The world has grown old in sin, and has now more than ever begun to trifle with it, either as a necessity which cannot be cured, or a partial aberration from good order which will rectify itself ere long. It is this tampering with evil, this refusal to see sin as God sees it, as the law declares it, and as the story of our race has revealed it, that has in all ages been the root of error, and of wide departure from the faith once delivered to the saints. Admit the evil of sin, with all its eternal consequences, and you are shut up to a divine way of dealing with it. Deny the evil of sin, and the future results of that evil, and you may deny the whole revelation of God, set aside the cross, and abrogate the law.
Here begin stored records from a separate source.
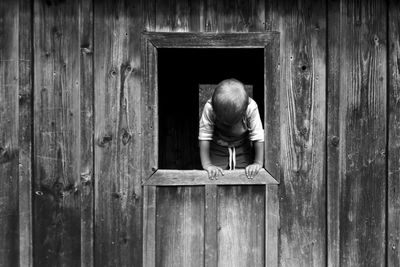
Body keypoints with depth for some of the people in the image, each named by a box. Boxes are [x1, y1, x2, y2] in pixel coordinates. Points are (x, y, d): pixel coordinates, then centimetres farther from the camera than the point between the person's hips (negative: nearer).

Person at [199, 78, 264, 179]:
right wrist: (206, 164, -28)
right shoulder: (209, 108, -29)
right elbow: (204, 137, -24)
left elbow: (258, 137, -21)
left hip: (242, 150, 1)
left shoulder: (251, 107, -28)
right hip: (217, 150, -1)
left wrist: (258, 163, -25)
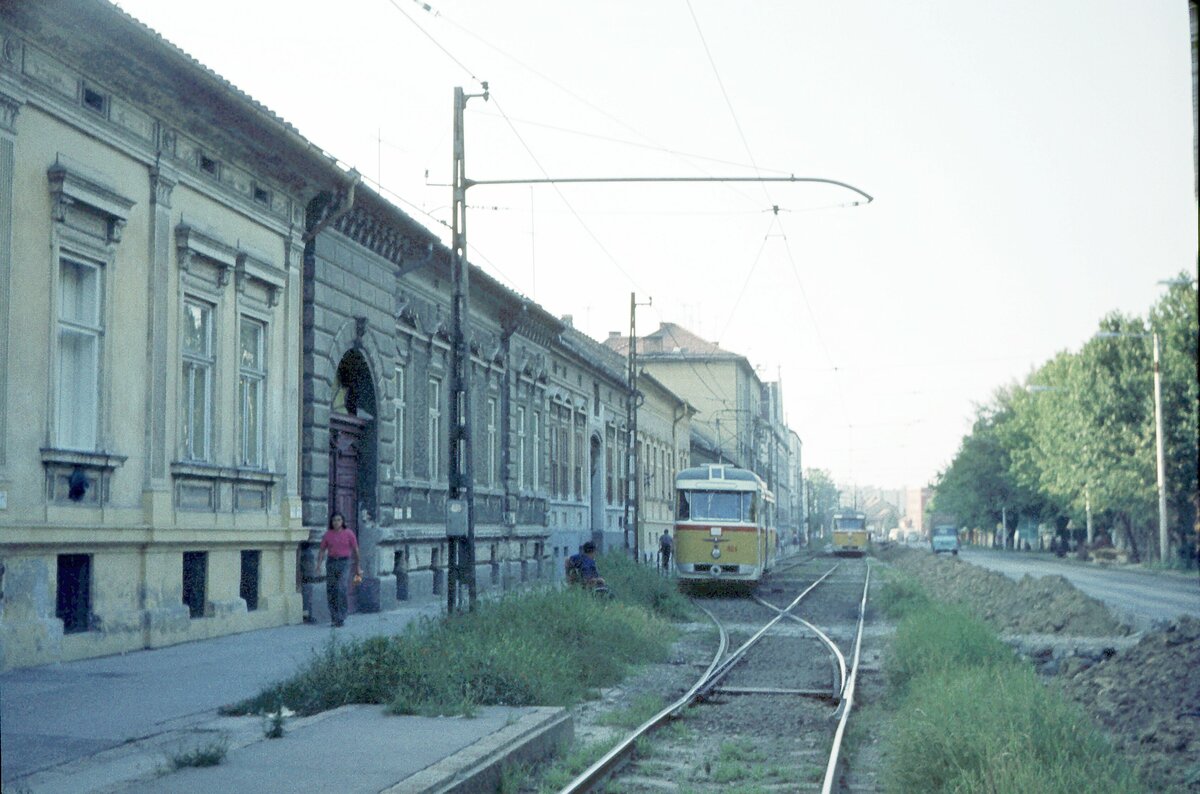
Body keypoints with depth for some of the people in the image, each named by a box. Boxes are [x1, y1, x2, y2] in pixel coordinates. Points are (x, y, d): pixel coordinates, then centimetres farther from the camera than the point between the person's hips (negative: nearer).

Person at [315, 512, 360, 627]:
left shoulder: (349, 533, -1)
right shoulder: (328, 534, 6)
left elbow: (355, 550, 4)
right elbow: (322, 550, 6)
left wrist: (357, 567, 6)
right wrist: (319, 564, -9)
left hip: (344, 562, -3)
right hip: (331, 562, 3)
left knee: (341, 588, -17)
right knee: (330, 590, 1)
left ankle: (340, 619, -13)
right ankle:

"By the law is the knowledge of sin." Therefore the connection between sin and law must be maintained, both in condemnation and in pardon. God's interposition in behalf of man must be a confirmation, not a relaxation of the law; for law cannot change, even as God cannot change or deny Himself.
Favor to the sinner must also be favor to the law. Favor to the sinner which would simply establish law, or leave its sanctities untouched, would be much; but favor to him which would deepen its foundations, and render it more venerable, more awful than before, is unspeakably higher and surer. Even so has it been. Law has not suffered at the hands of love, nor love been cramped and frozen by law. Both have had full scope, fuller scope than if man had never fallen.
I know that love is not law, and that law is not love. In law, properly, no love inheres. It is like the balance which knows not whether it be gold or iron that is laid upon it. Yet in that combination of the judicial and the paternal, which God's way of salvation exhibits, law has become the source and vehicle of love, and love law's upholder and honourer; so that even in this sense and aspect "love is the fulfilling of the law."(1)
The law that was against the sinner has come to be upon the sinner's side. It is now ready to take his part in the great controversy between him and God, provided he will conduct his case on the new principles which God has introduced for the settlement of all variances between Himself and the sinner; or rather, provided he will put that case into the hands of the divine Advocate, who alone knows how to conduct it aright, and to bring it to a successful issue,--who is both "propitiation" and "Advocate,"--the "propitiation for our sins" (1 John 2:2), "the Advocate with the Father, Jesus Christ the righteous" (1 John 2:1).
(1) "of law there can be no less acknowledged than that her seat is the bosom of God, her voice the harmony of the world; all things in heaven do her homage, the very least as feeling her care, and the greatest as not exempted from her power; both angels and men, and creatures of what condition soever, though each in different sort and manner, yet all, with uniform consent, admiring her as the mother of their peace and joy." --Hooker, Eccl Pol. B. 1 sec 16.